**Your assignment**
Restate the listing below word for word; no pictures belong in the copy.

**Recorded information**
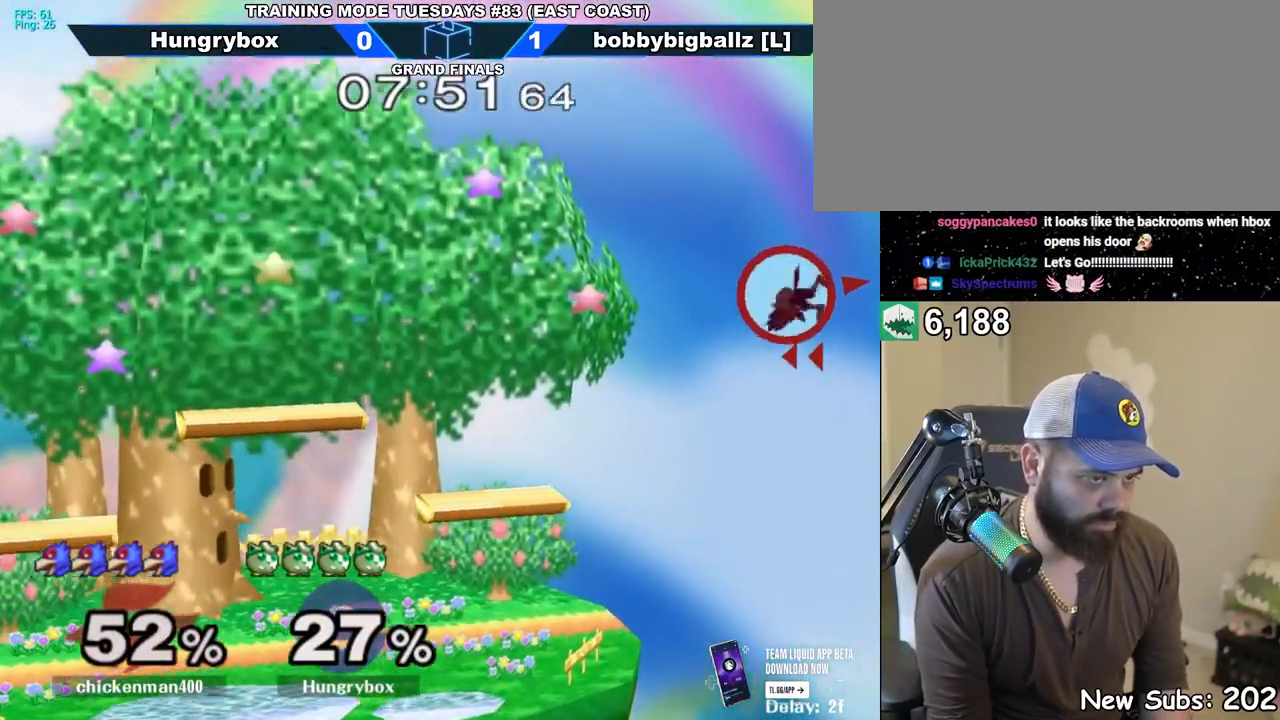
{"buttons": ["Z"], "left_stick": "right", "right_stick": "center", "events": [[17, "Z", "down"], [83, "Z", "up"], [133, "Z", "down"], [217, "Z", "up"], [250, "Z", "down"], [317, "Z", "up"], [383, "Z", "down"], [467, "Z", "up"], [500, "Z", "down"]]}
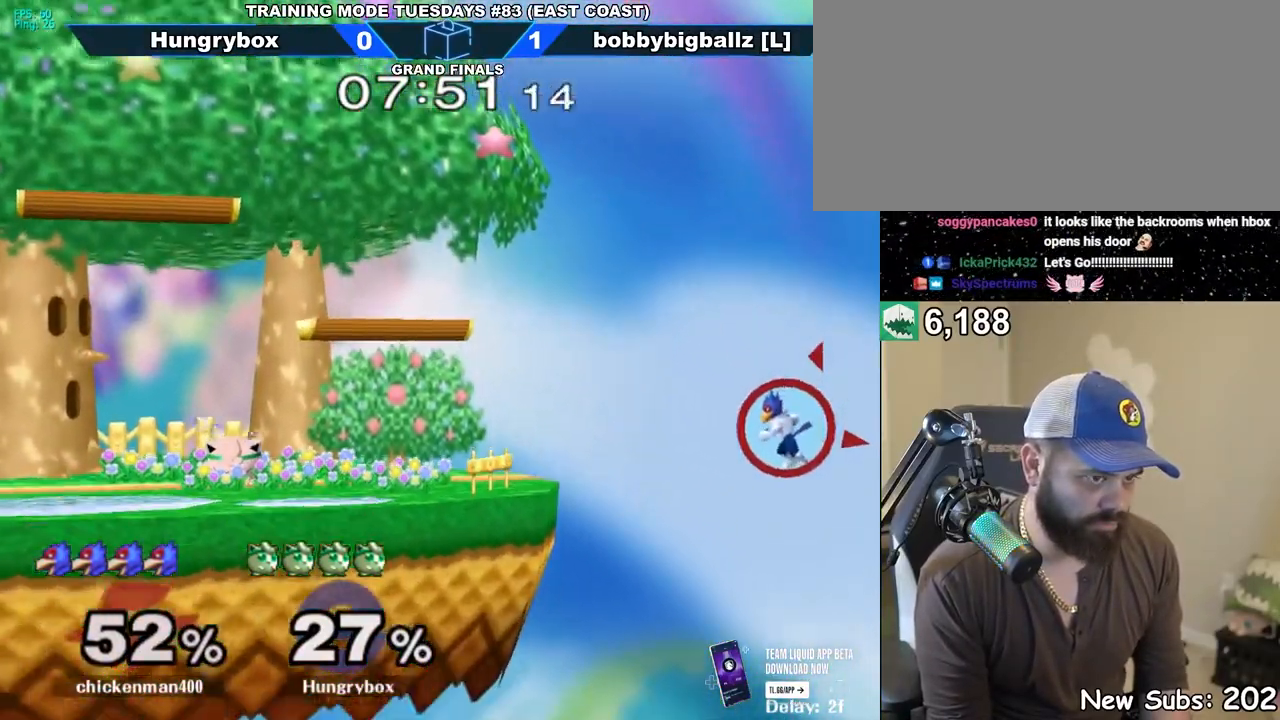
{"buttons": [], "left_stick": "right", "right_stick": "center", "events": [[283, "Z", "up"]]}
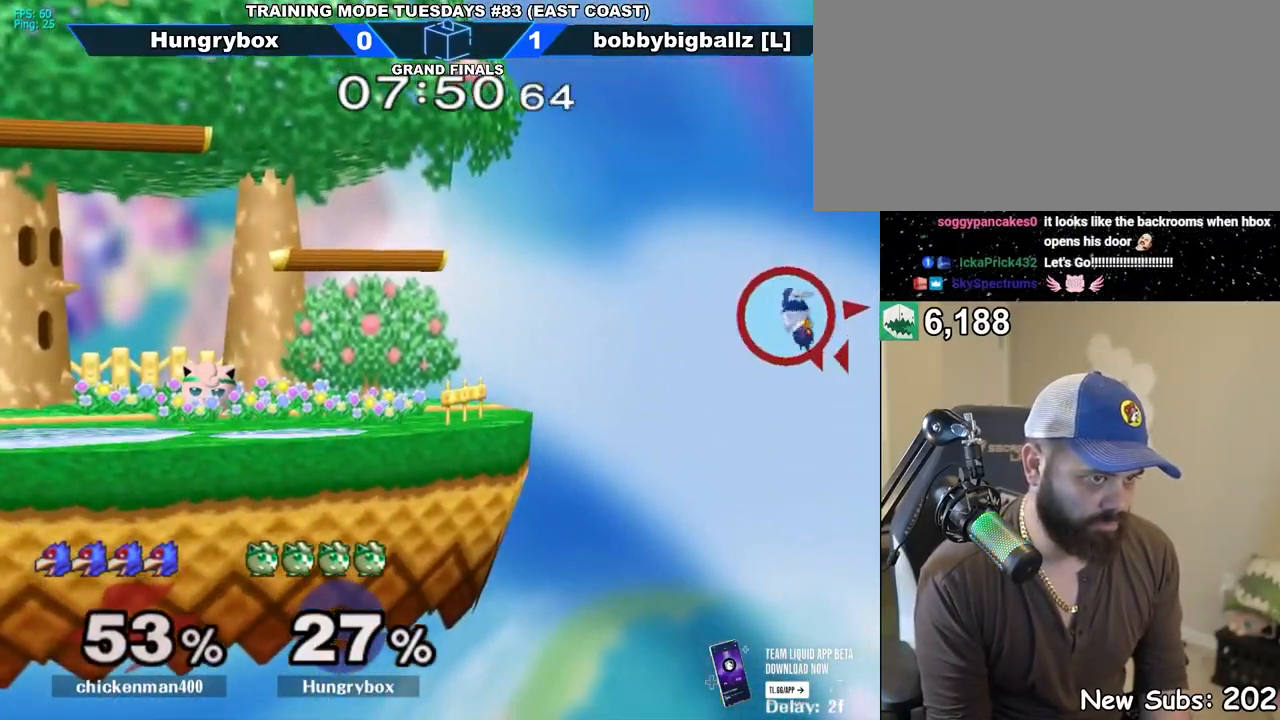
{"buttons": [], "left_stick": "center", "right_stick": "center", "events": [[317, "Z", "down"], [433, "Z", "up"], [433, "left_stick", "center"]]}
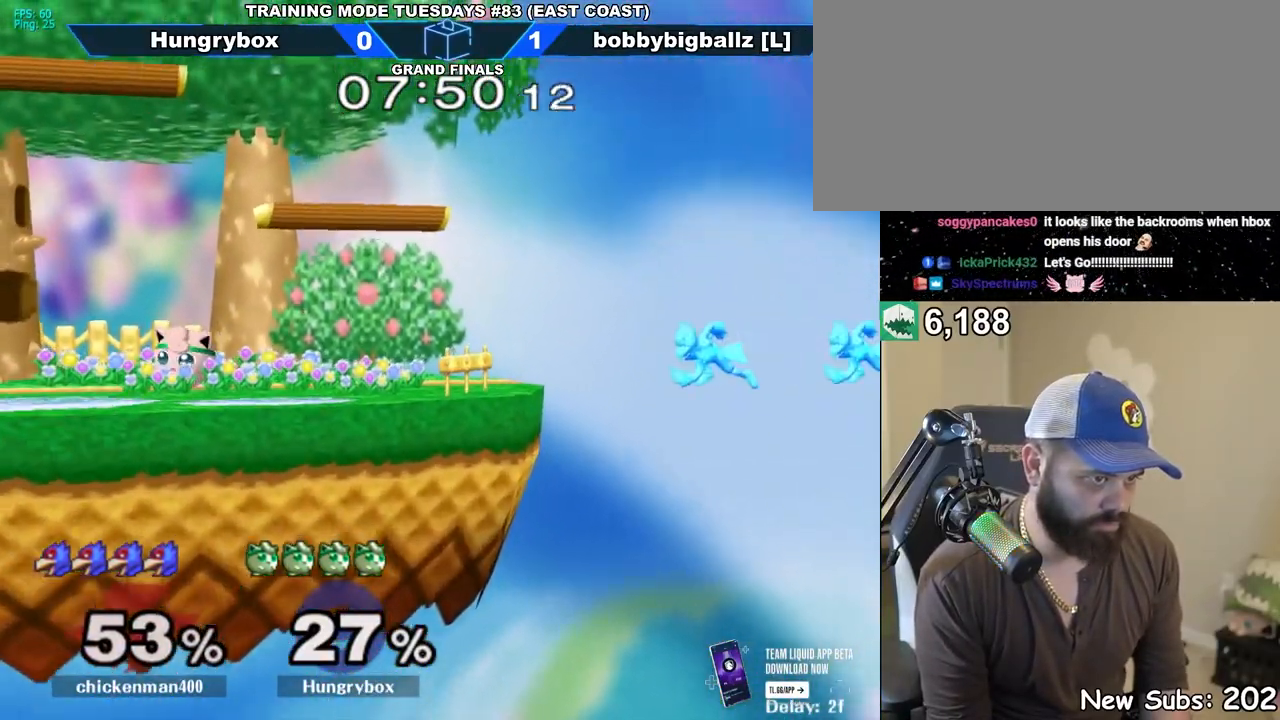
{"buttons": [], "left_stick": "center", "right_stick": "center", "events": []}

**Result for this task**
{"buttons": ["Z"], "left_stick": "right", "right_stick": "center", "events": [[17, "Z", "down"], [83, "Z", "up"], [133, "Z", "down"], [217, "Z", "up"], [250, "Z", "down"], [317, "Z", "up"], [383, "Z", "down"], [467, "Z", "up"], [500, "Z", "down"]]}
{"buttons": [], "left_stick": "right", "right_stick": "center", "events": [[283, "Z", "up"]]}
{"buttons": [], "left_stick": "center", "right_stick": "center", "events": [[317, "Z", "down"], [433, "Z", "up"], [433, "left_stick", "center"]]}
{"buttons": [], "left_stick": "center", "right_stick": "center", "events": []}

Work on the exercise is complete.